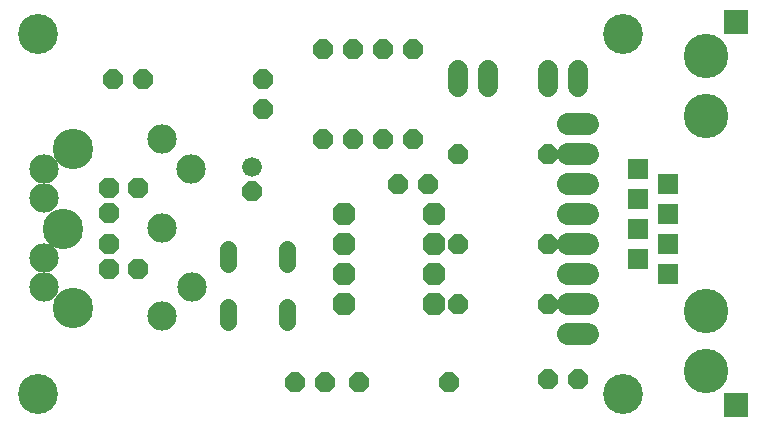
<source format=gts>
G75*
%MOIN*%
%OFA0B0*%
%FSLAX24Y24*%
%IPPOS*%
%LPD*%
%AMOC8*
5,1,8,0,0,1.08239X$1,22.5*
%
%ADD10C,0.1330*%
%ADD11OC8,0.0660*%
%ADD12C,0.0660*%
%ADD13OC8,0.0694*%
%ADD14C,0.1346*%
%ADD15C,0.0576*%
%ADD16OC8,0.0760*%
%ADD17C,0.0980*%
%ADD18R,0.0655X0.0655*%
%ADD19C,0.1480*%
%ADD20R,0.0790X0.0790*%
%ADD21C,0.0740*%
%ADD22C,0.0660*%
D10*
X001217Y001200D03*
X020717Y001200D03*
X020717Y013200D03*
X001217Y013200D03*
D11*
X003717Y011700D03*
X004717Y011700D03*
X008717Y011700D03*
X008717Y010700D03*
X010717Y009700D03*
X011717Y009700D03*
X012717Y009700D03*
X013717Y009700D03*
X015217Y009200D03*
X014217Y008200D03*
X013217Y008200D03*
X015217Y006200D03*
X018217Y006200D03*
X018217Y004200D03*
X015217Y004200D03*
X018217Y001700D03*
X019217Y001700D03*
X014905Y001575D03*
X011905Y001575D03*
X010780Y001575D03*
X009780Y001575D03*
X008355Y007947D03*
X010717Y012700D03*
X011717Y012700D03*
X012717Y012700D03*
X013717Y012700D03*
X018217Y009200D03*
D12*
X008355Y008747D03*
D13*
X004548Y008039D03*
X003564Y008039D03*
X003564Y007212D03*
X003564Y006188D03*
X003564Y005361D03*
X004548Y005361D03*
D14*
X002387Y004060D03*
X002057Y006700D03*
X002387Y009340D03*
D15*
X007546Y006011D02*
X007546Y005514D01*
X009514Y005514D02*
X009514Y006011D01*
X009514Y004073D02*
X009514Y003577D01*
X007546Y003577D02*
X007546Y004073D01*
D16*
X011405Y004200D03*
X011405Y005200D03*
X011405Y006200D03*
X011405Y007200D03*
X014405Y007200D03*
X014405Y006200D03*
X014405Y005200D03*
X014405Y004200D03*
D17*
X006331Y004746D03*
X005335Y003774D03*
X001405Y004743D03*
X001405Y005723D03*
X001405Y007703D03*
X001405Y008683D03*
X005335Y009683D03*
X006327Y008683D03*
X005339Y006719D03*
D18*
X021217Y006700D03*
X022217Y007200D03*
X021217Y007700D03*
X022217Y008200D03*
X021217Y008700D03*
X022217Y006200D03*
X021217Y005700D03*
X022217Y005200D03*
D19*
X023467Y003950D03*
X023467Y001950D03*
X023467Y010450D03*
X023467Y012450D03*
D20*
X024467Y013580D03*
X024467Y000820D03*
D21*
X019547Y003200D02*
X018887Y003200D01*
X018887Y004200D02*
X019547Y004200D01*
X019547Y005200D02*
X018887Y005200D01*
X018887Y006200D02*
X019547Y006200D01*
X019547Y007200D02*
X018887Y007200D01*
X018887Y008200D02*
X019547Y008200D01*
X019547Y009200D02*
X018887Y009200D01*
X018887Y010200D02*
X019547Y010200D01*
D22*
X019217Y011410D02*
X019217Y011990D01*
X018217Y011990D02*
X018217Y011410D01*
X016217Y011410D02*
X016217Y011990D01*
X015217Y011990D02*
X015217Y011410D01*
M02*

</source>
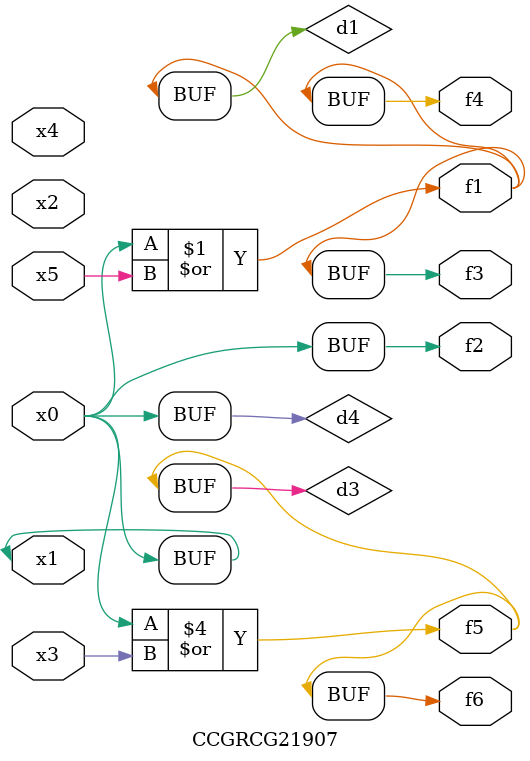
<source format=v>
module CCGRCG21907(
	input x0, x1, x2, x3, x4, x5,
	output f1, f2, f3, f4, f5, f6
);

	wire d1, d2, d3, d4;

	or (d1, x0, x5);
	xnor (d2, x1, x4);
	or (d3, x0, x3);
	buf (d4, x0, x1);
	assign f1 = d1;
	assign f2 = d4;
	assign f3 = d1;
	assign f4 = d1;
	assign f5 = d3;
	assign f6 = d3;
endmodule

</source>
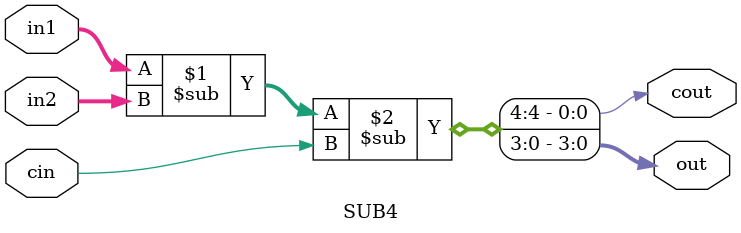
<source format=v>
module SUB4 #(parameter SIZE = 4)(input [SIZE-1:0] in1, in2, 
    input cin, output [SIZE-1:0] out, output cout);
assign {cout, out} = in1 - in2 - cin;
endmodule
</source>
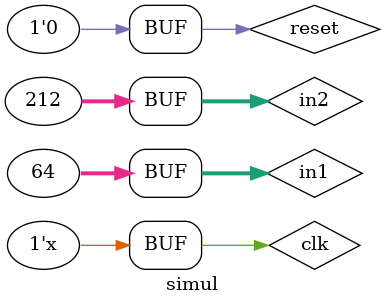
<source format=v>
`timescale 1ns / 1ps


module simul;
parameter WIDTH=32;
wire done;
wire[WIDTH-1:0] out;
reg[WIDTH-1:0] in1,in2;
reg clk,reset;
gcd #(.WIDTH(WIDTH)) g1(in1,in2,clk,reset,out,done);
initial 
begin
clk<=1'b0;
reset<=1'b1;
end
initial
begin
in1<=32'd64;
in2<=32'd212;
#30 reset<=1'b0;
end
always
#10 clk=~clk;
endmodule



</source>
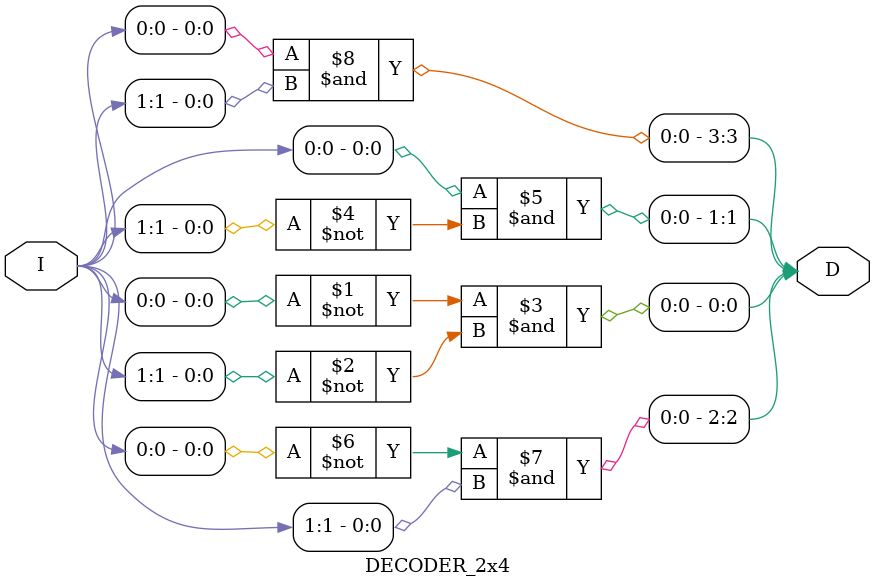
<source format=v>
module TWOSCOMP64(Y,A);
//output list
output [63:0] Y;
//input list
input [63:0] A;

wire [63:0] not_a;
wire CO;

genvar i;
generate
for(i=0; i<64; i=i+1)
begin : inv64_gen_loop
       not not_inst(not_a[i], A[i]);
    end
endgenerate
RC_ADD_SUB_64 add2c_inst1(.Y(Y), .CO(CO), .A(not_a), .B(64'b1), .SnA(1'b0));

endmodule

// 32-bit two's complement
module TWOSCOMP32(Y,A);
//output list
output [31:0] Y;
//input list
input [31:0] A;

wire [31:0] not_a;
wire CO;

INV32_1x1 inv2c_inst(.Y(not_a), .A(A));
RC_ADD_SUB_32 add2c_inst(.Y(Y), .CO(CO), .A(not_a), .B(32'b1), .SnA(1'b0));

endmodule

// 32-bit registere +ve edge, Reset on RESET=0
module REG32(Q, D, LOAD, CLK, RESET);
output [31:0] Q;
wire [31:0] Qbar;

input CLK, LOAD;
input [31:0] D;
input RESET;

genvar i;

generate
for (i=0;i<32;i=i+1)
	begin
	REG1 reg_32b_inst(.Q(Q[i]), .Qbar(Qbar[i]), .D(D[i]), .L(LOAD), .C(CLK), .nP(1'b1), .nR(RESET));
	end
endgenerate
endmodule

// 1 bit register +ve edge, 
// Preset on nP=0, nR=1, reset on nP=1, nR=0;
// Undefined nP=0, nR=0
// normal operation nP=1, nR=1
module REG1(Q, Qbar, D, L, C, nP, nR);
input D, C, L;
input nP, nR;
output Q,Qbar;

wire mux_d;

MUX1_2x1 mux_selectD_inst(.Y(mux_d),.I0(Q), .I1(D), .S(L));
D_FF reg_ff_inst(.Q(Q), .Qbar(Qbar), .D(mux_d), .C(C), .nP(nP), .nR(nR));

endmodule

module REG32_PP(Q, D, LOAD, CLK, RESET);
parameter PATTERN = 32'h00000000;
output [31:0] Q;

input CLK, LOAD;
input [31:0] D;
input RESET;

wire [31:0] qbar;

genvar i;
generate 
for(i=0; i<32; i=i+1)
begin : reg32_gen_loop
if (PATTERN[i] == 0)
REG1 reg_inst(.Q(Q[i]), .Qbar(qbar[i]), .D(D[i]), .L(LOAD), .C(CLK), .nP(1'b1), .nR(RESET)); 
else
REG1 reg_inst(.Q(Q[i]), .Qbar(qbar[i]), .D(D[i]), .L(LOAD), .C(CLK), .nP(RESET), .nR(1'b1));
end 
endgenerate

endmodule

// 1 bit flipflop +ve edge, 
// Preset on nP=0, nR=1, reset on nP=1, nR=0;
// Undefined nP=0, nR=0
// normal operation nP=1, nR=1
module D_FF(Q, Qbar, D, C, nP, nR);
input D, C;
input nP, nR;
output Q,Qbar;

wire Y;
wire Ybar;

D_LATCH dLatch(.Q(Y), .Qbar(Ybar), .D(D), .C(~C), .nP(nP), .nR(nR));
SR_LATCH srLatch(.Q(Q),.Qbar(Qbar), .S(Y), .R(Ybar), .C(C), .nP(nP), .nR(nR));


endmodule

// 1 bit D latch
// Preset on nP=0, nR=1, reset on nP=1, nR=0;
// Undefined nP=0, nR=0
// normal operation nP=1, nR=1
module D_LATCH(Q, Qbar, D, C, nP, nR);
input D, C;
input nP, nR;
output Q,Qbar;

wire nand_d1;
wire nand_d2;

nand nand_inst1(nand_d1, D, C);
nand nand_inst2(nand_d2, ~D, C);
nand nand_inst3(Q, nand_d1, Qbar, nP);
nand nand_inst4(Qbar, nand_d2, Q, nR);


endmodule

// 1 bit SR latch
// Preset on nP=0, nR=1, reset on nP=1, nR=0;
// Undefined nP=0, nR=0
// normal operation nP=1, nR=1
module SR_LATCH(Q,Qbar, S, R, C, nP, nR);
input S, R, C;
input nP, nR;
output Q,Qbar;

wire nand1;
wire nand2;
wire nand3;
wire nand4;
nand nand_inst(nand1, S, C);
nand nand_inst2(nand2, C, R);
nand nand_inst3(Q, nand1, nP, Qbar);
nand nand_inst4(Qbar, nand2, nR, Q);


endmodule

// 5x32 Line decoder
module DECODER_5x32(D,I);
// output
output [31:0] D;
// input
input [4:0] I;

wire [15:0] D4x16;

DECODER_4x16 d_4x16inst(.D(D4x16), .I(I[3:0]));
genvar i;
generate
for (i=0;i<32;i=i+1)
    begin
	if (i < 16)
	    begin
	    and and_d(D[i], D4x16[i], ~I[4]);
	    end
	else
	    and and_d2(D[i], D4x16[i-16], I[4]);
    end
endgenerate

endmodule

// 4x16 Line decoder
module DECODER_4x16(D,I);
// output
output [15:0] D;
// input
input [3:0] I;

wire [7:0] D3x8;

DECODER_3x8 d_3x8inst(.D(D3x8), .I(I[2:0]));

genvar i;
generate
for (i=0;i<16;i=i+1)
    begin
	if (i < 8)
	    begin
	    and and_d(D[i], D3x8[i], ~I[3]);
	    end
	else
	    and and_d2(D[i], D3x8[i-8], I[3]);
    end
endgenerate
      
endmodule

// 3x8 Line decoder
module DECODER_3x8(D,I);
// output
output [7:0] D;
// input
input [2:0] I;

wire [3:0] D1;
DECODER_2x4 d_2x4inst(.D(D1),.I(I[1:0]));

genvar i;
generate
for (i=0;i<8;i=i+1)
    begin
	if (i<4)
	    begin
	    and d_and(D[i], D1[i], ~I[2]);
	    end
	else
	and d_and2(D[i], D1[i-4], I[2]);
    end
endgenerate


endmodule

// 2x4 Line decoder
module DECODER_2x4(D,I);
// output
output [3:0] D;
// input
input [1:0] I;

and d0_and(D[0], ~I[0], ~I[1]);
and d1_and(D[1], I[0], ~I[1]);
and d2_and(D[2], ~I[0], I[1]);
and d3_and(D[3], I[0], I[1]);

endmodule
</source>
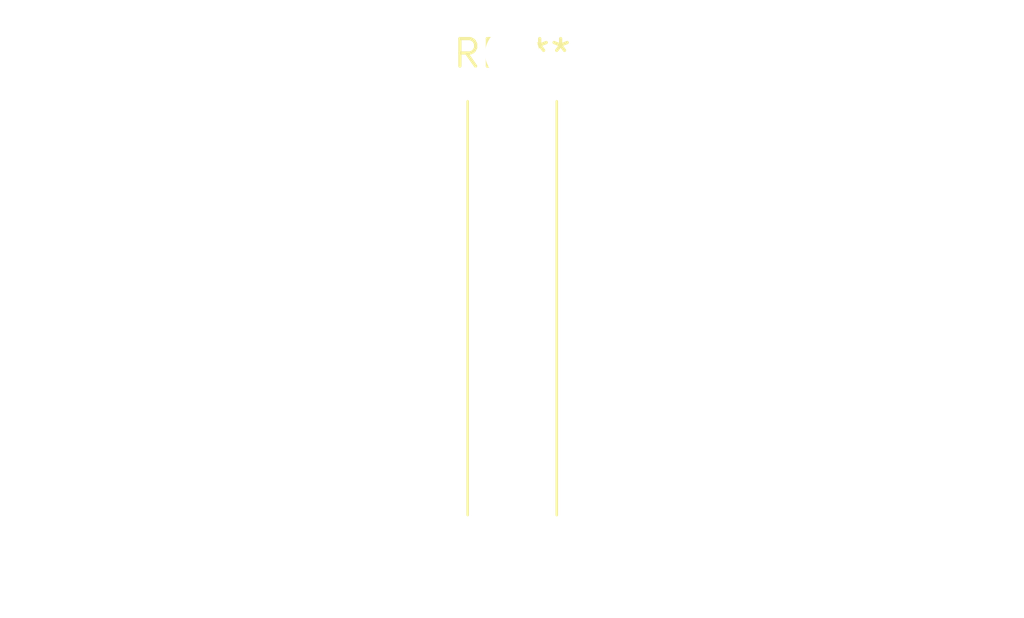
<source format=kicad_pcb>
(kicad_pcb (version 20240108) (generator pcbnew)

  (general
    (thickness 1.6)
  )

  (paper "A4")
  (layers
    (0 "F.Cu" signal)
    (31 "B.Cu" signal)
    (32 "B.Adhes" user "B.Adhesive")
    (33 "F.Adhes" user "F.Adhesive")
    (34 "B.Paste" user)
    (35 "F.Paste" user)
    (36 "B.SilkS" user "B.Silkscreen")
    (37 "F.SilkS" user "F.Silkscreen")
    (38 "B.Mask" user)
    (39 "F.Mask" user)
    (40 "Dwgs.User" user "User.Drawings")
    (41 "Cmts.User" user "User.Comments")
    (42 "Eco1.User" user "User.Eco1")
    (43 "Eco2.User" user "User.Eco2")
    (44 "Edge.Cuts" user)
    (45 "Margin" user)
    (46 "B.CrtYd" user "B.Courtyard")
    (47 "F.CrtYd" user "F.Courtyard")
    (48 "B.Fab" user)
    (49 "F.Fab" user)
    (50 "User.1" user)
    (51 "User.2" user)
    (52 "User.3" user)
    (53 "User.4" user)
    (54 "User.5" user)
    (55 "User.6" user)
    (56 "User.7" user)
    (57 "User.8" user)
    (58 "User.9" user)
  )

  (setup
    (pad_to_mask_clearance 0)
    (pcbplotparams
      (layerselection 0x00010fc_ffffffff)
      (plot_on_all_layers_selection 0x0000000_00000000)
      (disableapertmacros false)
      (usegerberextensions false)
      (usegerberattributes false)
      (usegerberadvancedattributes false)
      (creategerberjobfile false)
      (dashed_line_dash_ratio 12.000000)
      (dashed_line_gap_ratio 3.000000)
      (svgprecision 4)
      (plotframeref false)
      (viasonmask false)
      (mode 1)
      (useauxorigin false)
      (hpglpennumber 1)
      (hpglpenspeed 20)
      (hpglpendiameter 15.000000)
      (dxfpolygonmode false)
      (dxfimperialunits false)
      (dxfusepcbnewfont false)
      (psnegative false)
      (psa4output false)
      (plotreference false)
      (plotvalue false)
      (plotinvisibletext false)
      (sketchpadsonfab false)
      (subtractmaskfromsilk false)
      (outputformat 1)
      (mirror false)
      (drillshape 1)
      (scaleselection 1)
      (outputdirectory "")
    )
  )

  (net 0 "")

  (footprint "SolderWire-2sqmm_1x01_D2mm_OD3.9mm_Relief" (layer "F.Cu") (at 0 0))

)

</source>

------------

§ **Problem requirements**: Exactly the lines from the start of the entries above through the line with "X018887Y003200D01*" should be reproduced, and nothing else; drop the pictures.

§ **Task answer**:
<source format=gts>
G75*
%MOIN*%
%OFA0B0*%
%FSLAX24Y24*%
%IPPOS*%
%LPD*%
%AMOC8*
5,1,8,0,0,1.08239X$1,22.5*
%
%ADD10C,0.1330*%
%ADD11OC8,0.0660*%
%ADD12C,0.0660*%
%ADD13OC8,0.0694*%
%ADD14C,0.1346*%
%ADD15C,0.0576*%
%ADD16OC8,0.0760*%
%ADD17C,0.0980*%
%ADD18R,0.0655X0.0655*%
%ADD19C,0.1480*%
%ADD20R,0.0790X0.0790*%
%ADD21C,0.0740*%
%ADD22C,0.0660*%
D10*
X001217Y001200D03*
X020717Y001200D03*
X020717Y013200D03*
X001217Y013200D03*
D11*
X003717Y011700D03*
X004717Y011700D03*
X008717Y011700D03*
X008717Y010700D03*
X010717Y009700D03*
X011717Y009700D03*
X012717Y009700D03*
X013717Y009700D03*
X015217Y009200D03*
X014217Y008200D03*
X013217Y008200D03*
X015217Y006200D03*
X018217Y006200D03*
X018217Y004200D03*
X015217Y004200D03*
X018217Y001700D03*
X019217Y001700D03*
X014905Y001575D03*
X011905Y001575D03*
X010780Y001575D03*
X009780Y001575D03*
X008355Y007947D03*
X010717Y012700D03*
X011717Y012700D03*
X012717Y012700D03*
X013717Y012700D03*
X018217Y009200D03*
D12*
X008355Y008747D03*
D13*
X004548Y008039D03*
X003564Y008039D03*
X003564Y007212D03*
X003564Y006188D03*
X003564Y005361D03*
X004548Y005361D03*
D14*
X002387Y004060D03*
X002057Y006700D03*
X002387Y009340D03*
D15*
X007546Y006011D02*
X007546Y005514D01*
X009514Y005514D02*
X009514Y006011D01*
X009514Y004073D02*
X009514Y003577D01*
X007546Y003577D02*
X007546Y004073D01*
D16*
X011405Y004200D03*
X011405Y005200D03*
X011405Y006200D03*
X011405Y007200D03*
X014405Y007200D03*
X014405Y006200D03*
X014405Y005200D03*
X014405Y004200D03*
D17*
X006331Y004746D03*
X005335Y003774D03*
X001405Y004743D03*
X001405Y005723D03*
X001405Y007703D03*
X001405Y008683D03*
X005335Y009683D03*
X006327Y008683D03*
X005339Y006719D03*
D18*
X021217Y006700D03*
X022217Y007200D03*
X021217Y007700D03*
X022217Y008200D03*
X021217Y008700D03*
X022217Y006200D03*
X021217Y005700D03*
X022217Y005200D03*
D19*
X023467Y003950D03*
X023467Y001950D03*
X023467Y010450D03*
X023467Y012450D03*
D20*
X024467Y013580D03*
X024467Y000820D03*
D21*
X019547Y003200D02*
X018887Y003200D01*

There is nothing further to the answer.